In response to the county, The Alliance noted 28 serious flaws in the document itself and questioned why a new out-of-town operator was being grandfathered in under old permit conditions, while current operators have had to meet severe restrictions imposed in recent years. “We have set a high bar for all the operators here,” said Jerry Vorpahl, executive director of The Alliance, “but one is being allowed to walk under it.” (The Power Inn area contains almost all landfill and solid waste operations in the county).

“They aren’t even being asked to process waste in an enclosed facility like all the other companies must do,” said Vorpahl. “It will all be done outside, under the hot Sacramento sun and you can imagine the stench that will emit.”

In addition to noxious odor, other problems include increased traffic along Florin-Perkins Road, impacts on water quality (“That stuff sitting out in the open gets rained on and then where do you think the contaminated water goes?” said Vorpahl), and incompatibility with the County General Plan which proposes urban centers along Jackson Rd. adjacent to the property.

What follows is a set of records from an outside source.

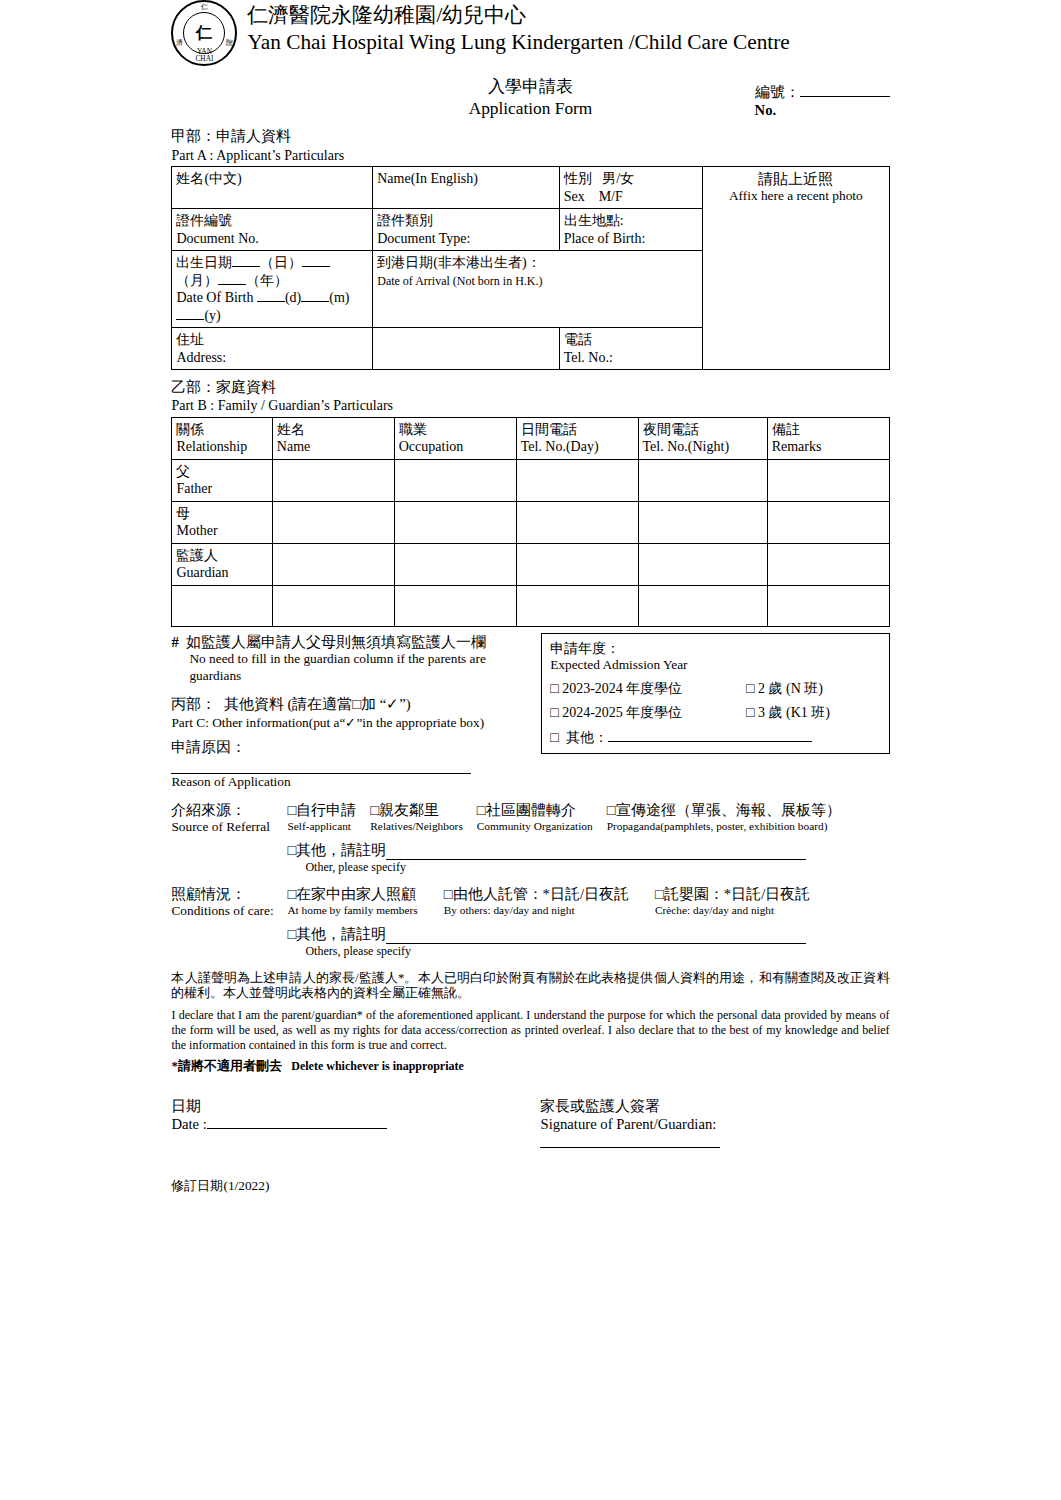仁 YAN CHAI 濟 院
仁
仁濟醫院永隆幼稚園/幼兒中心
Yan Chai Hospital Wing Lung Kindergarten /Child Care Centre
入學申請表
Application Form
編號：
No.
甲部：申請人資料
Part A : Applicant’s Particulars
| 姓名(中文) | Name(In English) | 性別 男/女 Sex M/F | 請貼上近照 Affix here a recent photo |
| 證件編號 Document No. | 證件類別 Document Type: | 出生地點: Place of Birth: |
| 出生日期 （日） （月） （年） Date Of Birth (d) (m) (y) | 到港日期(非本港出生者)： Date of Arrival (Not born in H.K.) |
| 住址 Address: | | 電話 Tel. No.: |
乙部：家庭資料
Part B : Family / Guardian’s Particulars
| 關係 Relationship | 姓名 Name | 職業 Occupation | 日間電話 Tel. No.(Day) | 夜間電話 Tel. No.(Night) | 備註 Remarks |
| --- | --- | --- | --- | --- | --- |
| 父 Father | | | | | |
| 母 Mother | | | | | |
| 監護人 Guardian | | | | | |
# 如監護人屬申請人父母則無須填寫監護人一欄
No need to fill in the guardian column if the parents are guardians
丙部： 其他資料 (請在適當□加 “✓”)
Part C: Other information(put a“✓”in the appropriate box)
申請原因： Reason of Application
申請年度： Expected Admission Year
□ 2023-2024 年度學位
□ 2 歲 (N 班)
□ 2024-2025 年度學位
□ 3 歲 (K1 班)
□ 其他：
介紹來源： Source of Referral
□自行申請 Self-applicant
□親友鄰里 Relatives/Neighbors
□社區團體轉介 Community Organization
□宣傳途徑（單張、海報、展板等） Propaganda(pamphlets, poster, exhibition board)
□其他，請註明 Other, please specify
照顧情況： Conditions of care:
□在家中由家人照顧 At home by family members
□由他人託管：*日託/日夜託 By others: day/day and night
□託嬰園：*日託/日夜託 Crèche: day/day and night
□其他，請註明 Others, please specify
本人謹聲明為上述申請人的家長/監護人*。本人已明白印於附頁有關於在此表格提供個人資料的用途，和有關查閱及改正資料的權利。本人並聲明此表格內的資料全屬正確無訛。
I declare that I am the parent/guardian* of the aforementioned applicant. I understand the purpose for which the personal data provided by means of the form will be used, as well as my rights for data access/correction as printed overleaf. I also declare that to the best of my knowledge and belief the information contained in this form is true and correct.
*請將不適用者刪去 Delete whichever is inappropriate
日期 Date :
家長或監護人簽署 Signature of Parent/Guardian:
修訂日期(1/2022)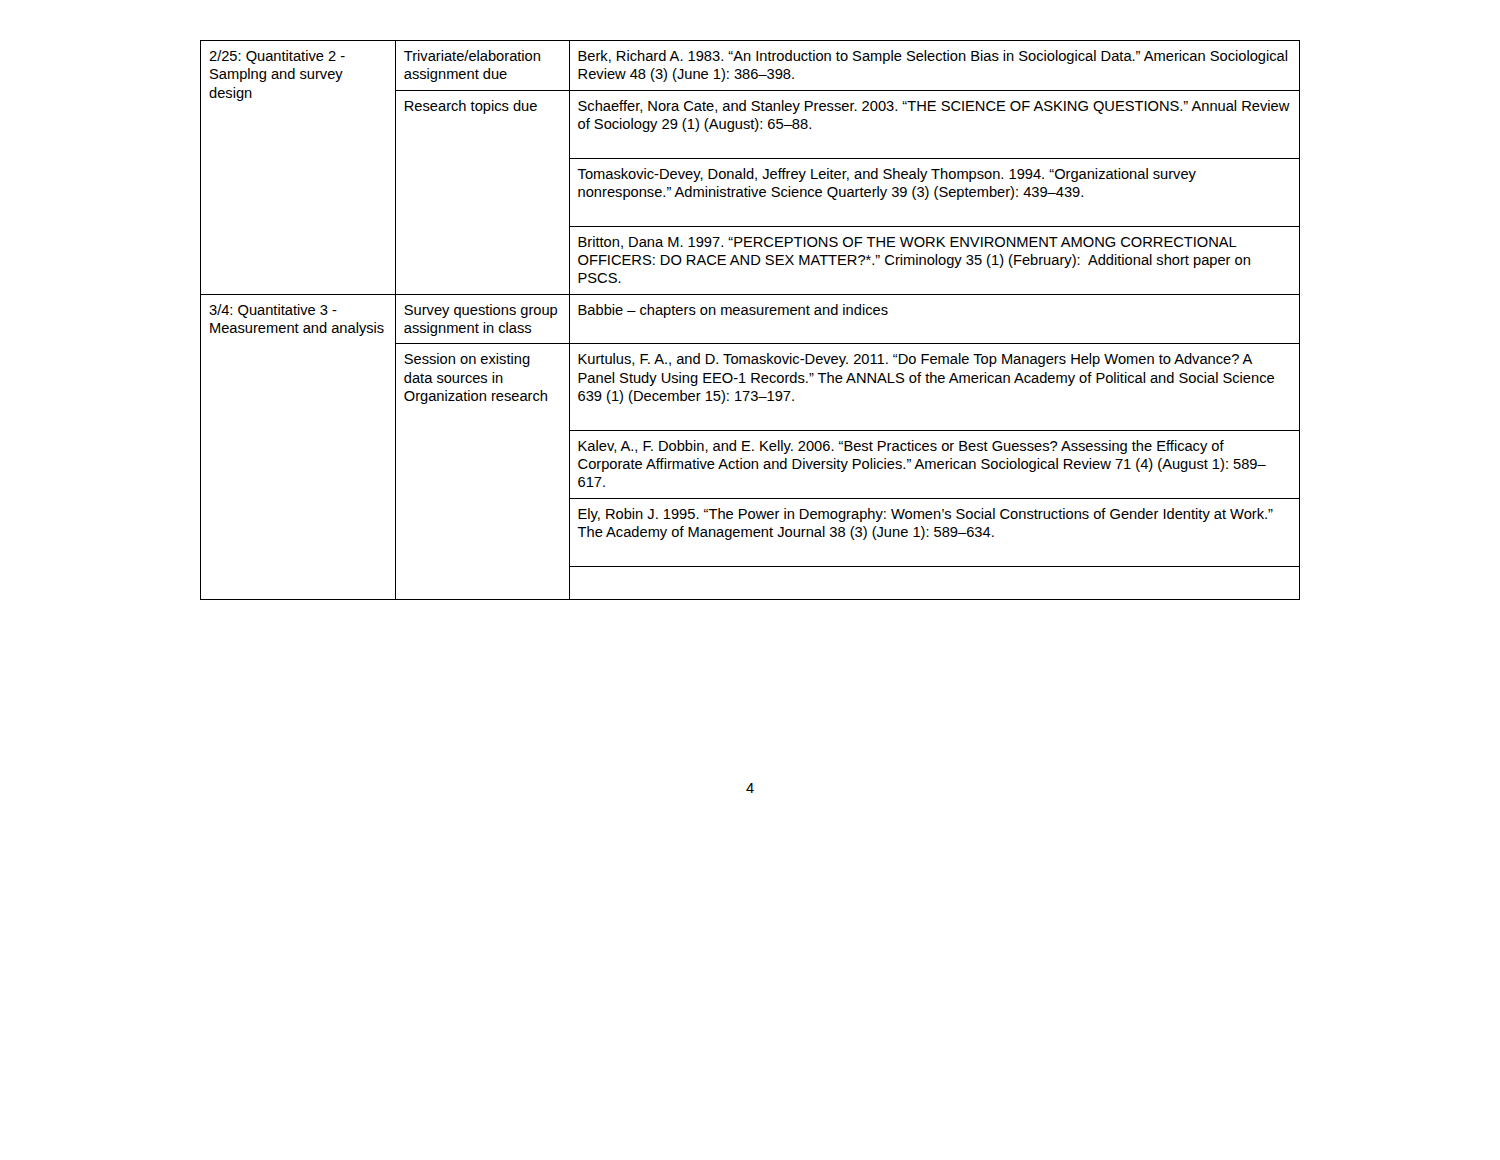| 2/25: Quantitative 2 - Samplng and survey design | Trivariate/elaboration assignment due | Berk, Richard A. 1983. “An Introduction to Sample Selection Bias in Sociological Data.” American Sociological Review 48 (3) (June 1): 386–398. |
| Research topics due | Schaeffer, Nora Cate, and Stanley Presser. 2003. “THE SCIENCE OF ASKING QUESTIONS.” Annual Review of Sociology 29 (1) (August): 65–88. |
| Tomaskovic-Devey, Donald, Jeffrey Leiter, and Shealy Thompson. 1994. “Organizational survey nonresponse.” Administrative Science Quarterly 39 (3) (September): 439–439. |
| Britton, Dana M. 1997. “PERCEPTIONS OF THE WORK ENVIRONMENT AMONG CORRECTIONAL OFFICERS: DO RACE AND SEX MATTER?*.” Criminology 35 (1) (February): Additional short paper on PSCS. |
| 3/4: Quantitative 3 - Measurement and analysis | Survey questions group assignment in class | Babbie – chapters on measurement and indices |
| Session on existing data sources in Organization research | Kurtulus, F. A., and D. Tomaskovic-Devey. 2011. “Do Female Top Managers Help Women to Advance? A Panel Study Using EEO-1 Records.” The ANNALS of the American Academy of Political and Social Science 639 (1) (December 15): 173–197. |
| Kalev, A., F. Dobbin, and E. Kelly. 2006. “Best Practices or Best Guesses? Assessing the Efficacy of Corporate Affirmative Action and Diversity Policies.” American Sociological Review 71 (4) (August 1): 589–617. |
| Ely, Robin J. 1995. “The Power in Demography: Women’s Social Constructions of Gender Identity at Work.” The Academy of Management Journal 38 (3) (June 1): 589–634. |
4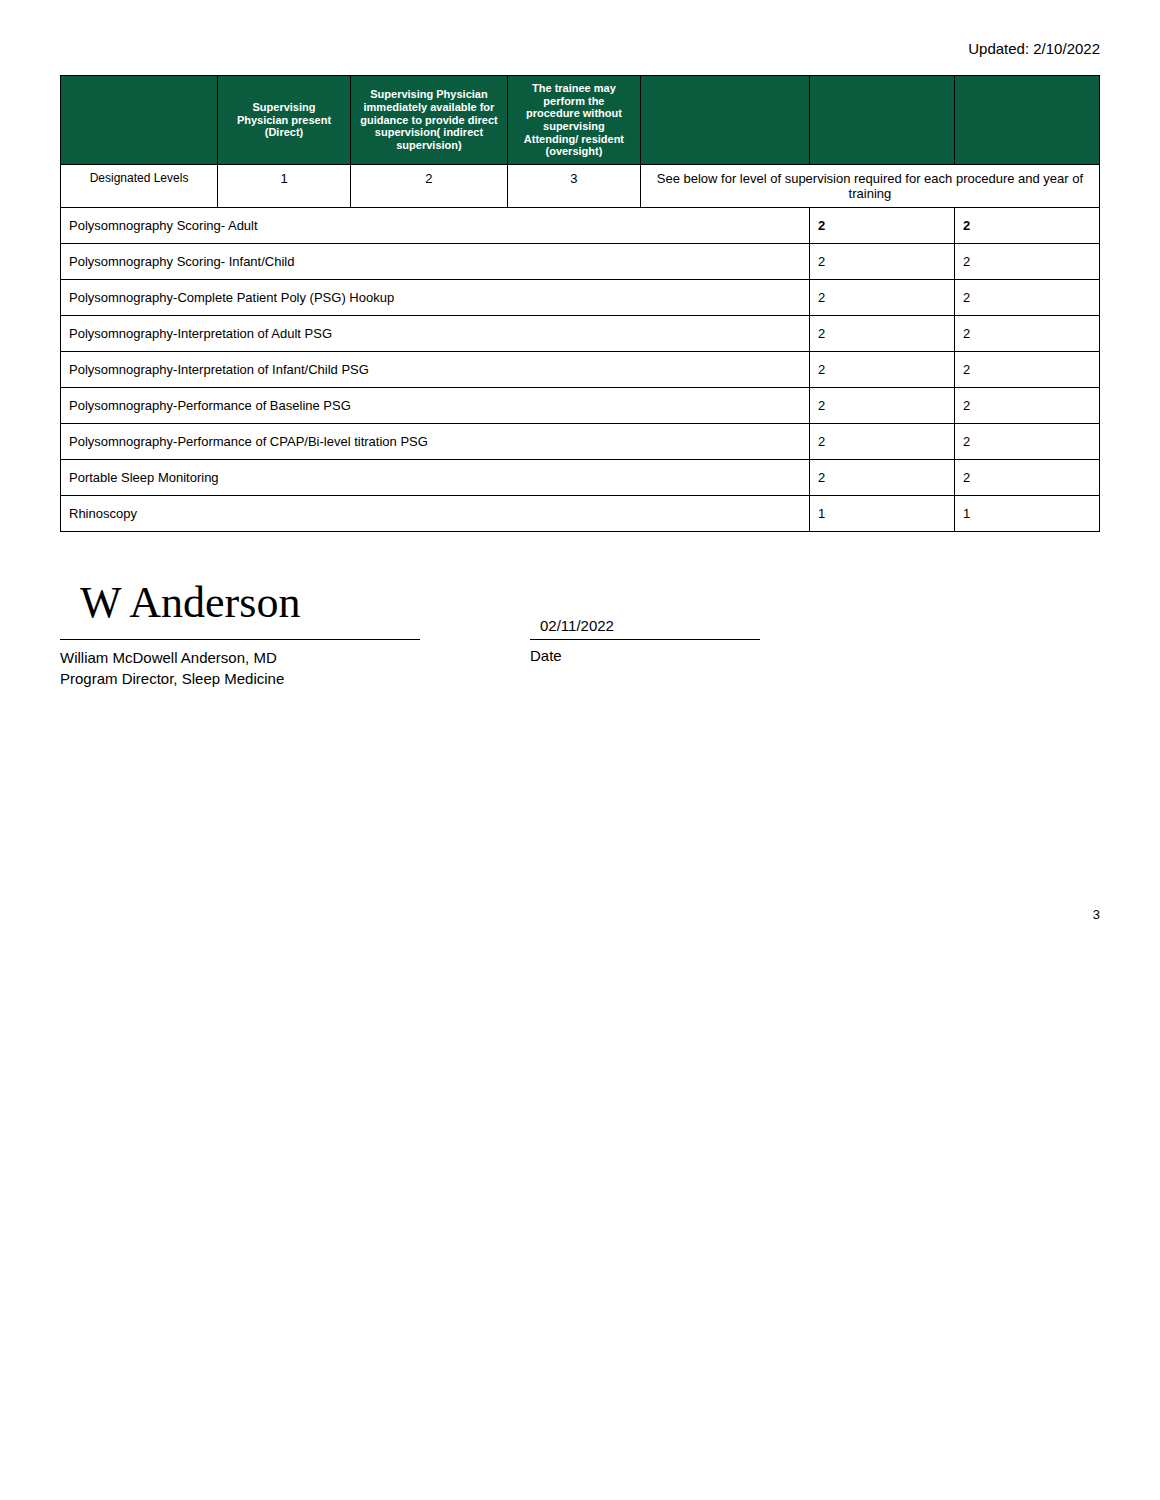Updated: 2/10/2022
| | Supervising Physician present (Direct) | Supervising Physician immediately available for guidance to provide direct supervision( indirect supervision) | The trainee may perform the procedure without supervising Attending/ resident (oversight) | | | |
| --- | --- | --- | --- | --- | --- | --- |
| Designated Levels | 1 | 2 | 3 | See below for level of supervision required for each procedure and year of training |
| Polysomnography Scoring- Adult | 2 | 2 |
| Polysomnography Scoring- Infant/Child | 2 | 2 |
| Polysomnography-Complete Patient Poly (PSG) Hookup | 2 | 2 |
| Polysomnography-Interpretation of Adult PSG | 2 | 2 |
| Polysomnography-Interpretation of Infant/Child PSG | 2 | 2 |
| Polysomnography-Performance of Baseline PSG | 2 | 2 |
| Polysomnography-Performance of CPAP/Bi-level titration PSG | 2 | 2 |
| Portable Sleep Monitoring | 2 | 2 |
| Rhinoscopy | 1 | 1 |
W Anderson
William McDowell Anderson, MD
Program Director, Sleep Medicine
02/11/2022
Date
3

Of major concern to The Alliance, as well as the 4,500 residents of the College Glen Neighborhood Association, which also opposes the project, is that the permit application was for a Materials Recovery and Transfer Station (where recyclables are sorted and then moved out) and not a traditional landfill (where refuse gets buried and covered up with dirt). However, the intended operator placed a quarter-page ad in the new AT&T Yellow Pages identifying itself specifically as a “Public Landfill.”

“Exactly what they contend they aren’t,” said Vorpahl. “We’d been given every assurance by both the county and the operator that this was not and would never be a landfill, when all along that’s exactly what they planned.”

Burnie Lenau, chairman of the Alliance Planning and Zoning Advisory Committee (PZAC), said of the county's environmental report, "That a landfill disguised as a "Materials Recovery/Large Volume Transfer Station," and accepting 500 tons of assorted waste per day, will have no impact on traffic, air quality, water quality, noise, odor or carbon emissions strikes me as more than an imcomplete report."

In response to the county’s assertion that the proposed landfill would have no negative impact, The Alliance noted, “Although the current Project proponent is new and cannot be held to account for past violations, the site’s history of mismanagement and the years of regulatory headaches it caused serve as a reminder of the need for the lead agency (DERA) to undertake the permitting process carefully and deliberately.”